Vol 1, No 3, 12 July 1999
C E N T R A L E U R O P E A N N E W S:|
Slovak News Round-up
Finland has introduced visa restriction for Slovak citizens after a sudden wave of Slovak Romani citizens seeking asylum arrived in Finland last week. However, the recriminations continue as leaders of Romani groups call for the resignation of Deputy Premier Csaky after he suggested that the exodus was organised to jeopardise Slovak chances of entering the EU with the first wave of candidate countries. Finland was also criticized by Romani groups for its discriminatory measures.
The Minority Language Bill passed its first reading in Parliament with 74 out of 138 delegates voting in favour.

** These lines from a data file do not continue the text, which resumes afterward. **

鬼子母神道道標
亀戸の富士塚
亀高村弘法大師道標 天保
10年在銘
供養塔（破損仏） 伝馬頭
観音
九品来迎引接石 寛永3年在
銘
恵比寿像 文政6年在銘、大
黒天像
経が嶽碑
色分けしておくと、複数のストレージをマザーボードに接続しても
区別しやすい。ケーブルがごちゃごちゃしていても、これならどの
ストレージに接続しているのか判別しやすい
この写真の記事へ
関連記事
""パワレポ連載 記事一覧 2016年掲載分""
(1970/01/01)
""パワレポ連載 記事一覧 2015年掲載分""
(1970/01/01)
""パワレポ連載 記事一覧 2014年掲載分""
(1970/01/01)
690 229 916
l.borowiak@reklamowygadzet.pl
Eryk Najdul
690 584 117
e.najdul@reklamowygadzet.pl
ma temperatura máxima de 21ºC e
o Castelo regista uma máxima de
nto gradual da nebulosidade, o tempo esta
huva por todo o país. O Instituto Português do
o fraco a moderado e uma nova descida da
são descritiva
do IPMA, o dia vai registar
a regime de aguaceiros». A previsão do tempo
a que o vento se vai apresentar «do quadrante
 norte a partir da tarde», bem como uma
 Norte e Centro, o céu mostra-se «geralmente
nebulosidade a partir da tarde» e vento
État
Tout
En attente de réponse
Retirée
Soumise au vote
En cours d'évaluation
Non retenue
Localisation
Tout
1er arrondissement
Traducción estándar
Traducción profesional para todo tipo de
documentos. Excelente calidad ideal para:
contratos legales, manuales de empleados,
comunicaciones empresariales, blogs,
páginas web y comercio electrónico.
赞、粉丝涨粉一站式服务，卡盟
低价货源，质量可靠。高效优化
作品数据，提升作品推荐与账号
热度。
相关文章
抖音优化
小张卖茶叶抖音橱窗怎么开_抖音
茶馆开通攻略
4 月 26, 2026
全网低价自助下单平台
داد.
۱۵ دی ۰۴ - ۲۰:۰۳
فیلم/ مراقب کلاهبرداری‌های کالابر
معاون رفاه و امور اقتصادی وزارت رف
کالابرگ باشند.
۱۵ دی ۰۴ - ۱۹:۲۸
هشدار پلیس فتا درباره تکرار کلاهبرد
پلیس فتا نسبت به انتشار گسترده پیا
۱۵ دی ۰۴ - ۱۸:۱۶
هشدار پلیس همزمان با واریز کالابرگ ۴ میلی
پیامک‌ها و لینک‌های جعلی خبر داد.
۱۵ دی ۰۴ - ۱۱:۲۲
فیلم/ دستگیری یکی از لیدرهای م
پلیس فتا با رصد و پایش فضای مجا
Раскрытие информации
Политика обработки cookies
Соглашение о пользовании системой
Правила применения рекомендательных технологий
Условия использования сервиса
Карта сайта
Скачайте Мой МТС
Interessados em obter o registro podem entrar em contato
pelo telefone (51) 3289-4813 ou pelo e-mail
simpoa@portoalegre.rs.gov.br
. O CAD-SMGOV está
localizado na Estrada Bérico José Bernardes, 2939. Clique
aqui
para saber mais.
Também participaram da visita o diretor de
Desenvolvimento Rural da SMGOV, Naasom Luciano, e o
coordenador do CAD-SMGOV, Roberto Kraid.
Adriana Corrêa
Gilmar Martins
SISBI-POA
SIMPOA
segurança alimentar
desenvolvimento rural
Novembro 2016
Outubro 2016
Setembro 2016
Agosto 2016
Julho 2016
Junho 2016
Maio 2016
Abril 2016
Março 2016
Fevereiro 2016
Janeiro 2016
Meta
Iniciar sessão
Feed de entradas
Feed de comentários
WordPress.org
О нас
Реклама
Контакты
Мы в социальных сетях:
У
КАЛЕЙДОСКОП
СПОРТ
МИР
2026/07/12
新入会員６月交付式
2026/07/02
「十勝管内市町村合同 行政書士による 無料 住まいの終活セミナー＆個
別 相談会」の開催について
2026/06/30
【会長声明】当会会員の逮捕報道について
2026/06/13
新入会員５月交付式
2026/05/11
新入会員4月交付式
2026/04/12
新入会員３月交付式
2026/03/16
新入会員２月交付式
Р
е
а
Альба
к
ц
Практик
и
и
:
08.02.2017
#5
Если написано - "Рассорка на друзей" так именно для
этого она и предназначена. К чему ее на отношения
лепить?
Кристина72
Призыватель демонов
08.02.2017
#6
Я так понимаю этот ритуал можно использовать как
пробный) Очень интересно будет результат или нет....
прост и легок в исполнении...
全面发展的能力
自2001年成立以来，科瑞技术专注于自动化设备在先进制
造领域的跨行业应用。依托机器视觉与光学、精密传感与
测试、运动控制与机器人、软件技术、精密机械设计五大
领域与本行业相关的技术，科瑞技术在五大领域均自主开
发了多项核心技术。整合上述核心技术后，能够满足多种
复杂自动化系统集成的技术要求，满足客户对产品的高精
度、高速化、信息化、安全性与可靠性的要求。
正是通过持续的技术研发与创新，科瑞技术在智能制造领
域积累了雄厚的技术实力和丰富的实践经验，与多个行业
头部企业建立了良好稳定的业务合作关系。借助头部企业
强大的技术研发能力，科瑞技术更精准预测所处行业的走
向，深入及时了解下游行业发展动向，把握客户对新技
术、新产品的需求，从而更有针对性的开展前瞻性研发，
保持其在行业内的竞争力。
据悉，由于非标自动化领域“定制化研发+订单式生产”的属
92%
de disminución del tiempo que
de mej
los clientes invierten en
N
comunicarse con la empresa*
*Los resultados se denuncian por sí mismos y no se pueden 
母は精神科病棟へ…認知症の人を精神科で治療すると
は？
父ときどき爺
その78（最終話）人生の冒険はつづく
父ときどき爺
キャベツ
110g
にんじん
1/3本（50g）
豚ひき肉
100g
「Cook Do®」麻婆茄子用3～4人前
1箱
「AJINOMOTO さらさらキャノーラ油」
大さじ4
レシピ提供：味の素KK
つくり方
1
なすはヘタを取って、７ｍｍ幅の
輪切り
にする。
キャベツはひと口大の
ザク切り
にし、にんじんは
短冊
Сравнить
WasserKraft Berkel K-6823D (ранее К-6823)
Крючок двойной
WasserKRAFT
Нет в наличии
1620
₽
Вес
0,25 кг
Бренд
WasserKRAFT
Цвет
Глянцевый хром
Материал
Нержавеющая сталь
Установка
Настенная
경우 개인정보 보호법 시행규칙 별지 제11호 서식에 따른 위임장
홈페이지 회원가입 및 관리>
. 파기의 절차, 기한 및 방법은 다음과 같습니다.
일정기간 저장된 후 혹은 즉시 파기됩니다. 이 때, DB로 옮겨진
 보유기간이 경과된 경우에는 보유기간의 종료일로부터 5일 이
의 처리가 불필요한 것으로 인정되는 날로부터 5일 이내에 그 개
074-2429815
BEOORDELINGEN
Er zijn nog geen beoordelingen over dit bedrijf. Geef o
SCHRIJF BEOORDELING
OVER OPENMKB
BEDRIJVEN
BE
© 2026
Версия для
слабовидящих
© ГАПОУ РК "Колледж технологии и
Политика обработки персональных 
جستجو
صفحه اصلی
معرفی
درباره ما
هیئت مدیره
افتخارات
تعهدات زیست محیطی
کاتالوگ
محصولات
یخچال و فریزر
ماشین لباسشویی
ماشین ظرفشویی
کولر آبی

The bill is a necessary requirement for entry into the EU and was approved despite the opposition of the Hungarian coalition (SMK) and Slovak nationalist parties.
Under the newly approved bill, the government would provide compensation to Slovak victims of Nazi persecution. The compensation would be paid to survivors of labour and concentration camps or to their living relatives. 70,000 people were deported during the Second World War, most were Jews, but there were also resistance fighters and members of other select groups persecuted by the Nazis.
1,000 pharmacies were closed on Tuesday in protest against debts owed by the health insurance companies.
Marian Jusko has been appointed new Governor of the National Bank of Slovakia. He has stated that he will not loosen the present monetary policy.